El león, que sonreía de forma casi imperceptible, menos solemne que irónico, heredero de la vieja y mayestática Esfinge, parecía demandar de Kurt una respuesta urgente. Allí, en pie, mojándose con terquedad, el falso Jean-Jacques Lasalle buscó en los ojos del inanimado guardián cierta voluntad cómplice. Y aunque probablemente no la halló, en cualquier caso —y esto era algo que no dejaba de confundirle— ya había reparado desde el primer momento en que la puerta del número 11 de Benham & Reeves Street estaba entreabierta. Ligeramente entreabierta. Lo justo para que él pudiera entrar en la casa sin llamar. Lo justo para que él pudiera participar de lo que allí dentro le aguardaba: comedia, tragedia o una mezcla de ambas.

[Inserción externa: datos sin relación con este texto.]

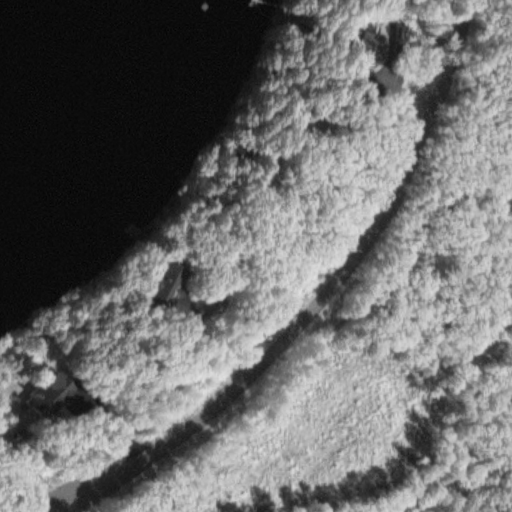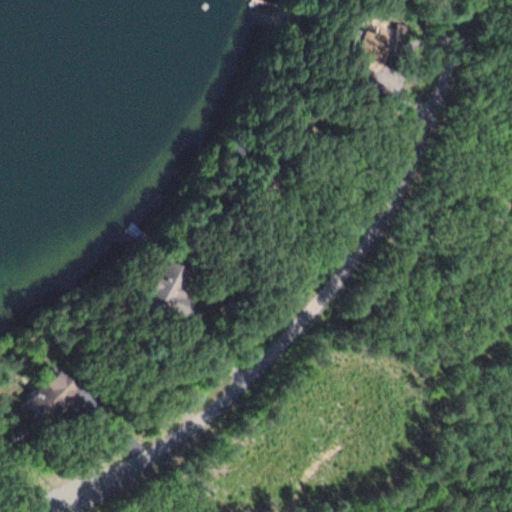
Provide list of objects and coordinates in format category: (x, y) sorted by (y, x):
building: (365, 40)
building: (233, 150)
building: (165, 291)
road: (318, 299)
road: (325, 337)
building: (46, 395)
road: (55, 510)
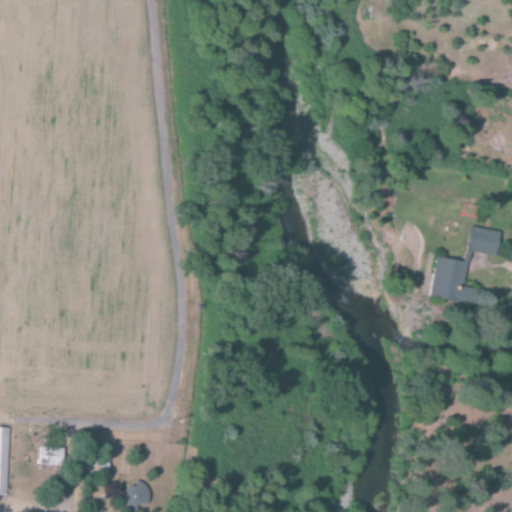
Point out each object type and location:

De modo que miró a un lado y a otro, como había hecho un rato antes en la salida de la puerta este de Highgate, y junto a una frutería, suerte de fata morgana inefable, como una emanación de su propio deseo, de nuevo descubrió el coche negro y al hombre de la gorra de plato y el uniforme color ceniza fumando bajo la lluvia, esta vez protegido bajo el paraguas. A sus pies, tumbado sobre un cojín malva, el caniche mordía lo que parecía un hueso de plástico.

Si alguien, un instante después de empujar la puerta y penetrar en el número 11 de Benham & Reeves Street, le hubiera preguntado qué le impulsó a dar el paso decisivo, Kurt habría respondido que el chófer, mientras propinaba un pequeño y cruel puntapié en las costillas al perro, le había sonreído vagamente al tiempo que con la mano que sostenía el cigarrillo le hacía un gesto inequívoco.

Un gesto que Kurt tradujo como: «Vamos, amigo, a qué espera. Entre de una vez».